Hoik looked up with sudden awe, as the man died. Nelson knew that he too now was hearing that solemn voice.

"You who shall come after us, take warning!"

* * *

It was dawn when Nelson came with Nsharra out of the Cavern. L'Lan lay before them in the rising sun, a valley half blackened and blasted by fire. The bubble-domes of Vruun glittered amid smoking ashes.

"But all the valley east of the river was untouched by fire," Nsharra said. "It is enough until the forests grow again."

The Humanites were gone — their warriors, led by Hoik, had gone back to Anshan. And they had gone silently and heavily.

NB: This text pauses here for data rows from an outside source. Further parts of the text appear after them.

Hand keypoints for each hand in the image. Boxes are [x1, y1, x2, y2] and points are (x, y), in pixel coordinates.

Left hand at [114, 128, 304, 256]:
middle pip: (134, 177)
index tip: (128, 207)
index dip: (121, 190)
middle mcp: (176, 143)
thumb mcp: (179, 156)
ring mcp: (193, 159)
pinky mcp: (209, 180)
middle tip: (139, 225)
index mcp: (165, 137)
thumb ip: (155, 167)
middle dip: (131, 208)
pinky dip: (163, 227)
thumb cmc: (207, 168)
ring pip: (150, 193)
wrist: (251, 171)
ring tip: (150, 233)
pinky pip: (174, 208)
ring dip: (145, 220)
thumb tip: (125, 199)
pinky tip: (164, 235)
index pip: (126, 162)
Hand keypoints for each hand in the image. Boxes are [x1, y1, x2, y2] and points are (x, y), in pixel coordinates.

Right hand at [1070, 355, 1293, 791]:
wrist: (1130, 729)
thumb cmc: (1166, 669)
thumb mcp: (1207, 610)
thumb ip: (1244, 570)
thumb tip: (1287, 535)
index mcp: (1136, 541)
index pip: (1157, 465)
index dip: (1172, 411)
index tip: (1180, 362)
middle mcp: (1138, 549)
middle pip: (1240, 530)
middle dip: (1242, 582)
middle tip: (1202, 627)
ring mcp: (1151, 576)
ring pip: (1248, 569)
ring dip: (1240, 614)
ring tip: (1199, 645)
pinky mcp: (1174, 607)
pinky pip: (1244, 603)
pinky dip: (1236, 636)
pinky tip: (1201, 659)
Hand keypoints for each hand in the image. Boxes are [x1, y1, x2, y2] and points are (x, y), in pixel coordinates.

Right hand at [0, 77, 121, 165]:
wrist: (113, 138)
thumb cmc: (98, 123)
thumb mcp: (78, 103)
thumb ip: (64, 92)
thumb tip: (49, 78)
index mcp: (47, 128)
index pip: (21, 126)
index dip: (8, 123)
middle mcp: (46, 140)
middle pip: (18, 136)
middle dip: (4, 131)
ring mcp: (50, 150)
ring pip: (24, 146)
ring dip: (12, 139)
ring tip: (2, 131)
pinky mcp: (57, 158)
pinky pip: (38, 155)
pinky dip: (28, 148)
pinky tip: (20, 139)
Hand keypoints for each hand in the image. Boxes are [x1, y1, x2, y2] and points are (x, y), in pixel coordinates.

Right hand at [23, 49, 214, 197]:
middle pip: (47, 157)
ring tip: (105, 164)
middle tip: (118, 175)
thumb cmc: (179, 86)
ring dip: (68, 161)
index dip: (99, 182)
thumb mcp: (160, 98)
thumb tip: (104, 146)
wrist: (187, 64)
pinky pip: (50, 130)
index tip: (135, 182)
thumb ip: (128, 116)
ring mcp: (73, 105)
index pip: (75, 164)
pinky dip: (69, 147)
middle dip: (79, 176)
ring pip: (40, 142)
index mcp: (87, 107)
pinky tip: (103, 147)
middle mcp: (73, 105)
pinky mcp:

It was not only because their leader was dead, their outland mercenaries and weapons lost, their campaign a failure. It was because the whole basis of their ambition for human supremacy had been swept away by the revelation of the ancients.

For Hoik had obeyed the dying command of Shan Kar and had brought the Humanites, one by one, into the Cavern to hear that mighty message of the ancients. And they had listened in sick silence.

"We know that we are guilty of wrong," Hoik had said, in parting. "But we will strive to redress the wrong. Anshan shall be a city of the Brotherhood as of old."

"The past is done," Nsharra had answered. "Let there be peace now in L'Lan."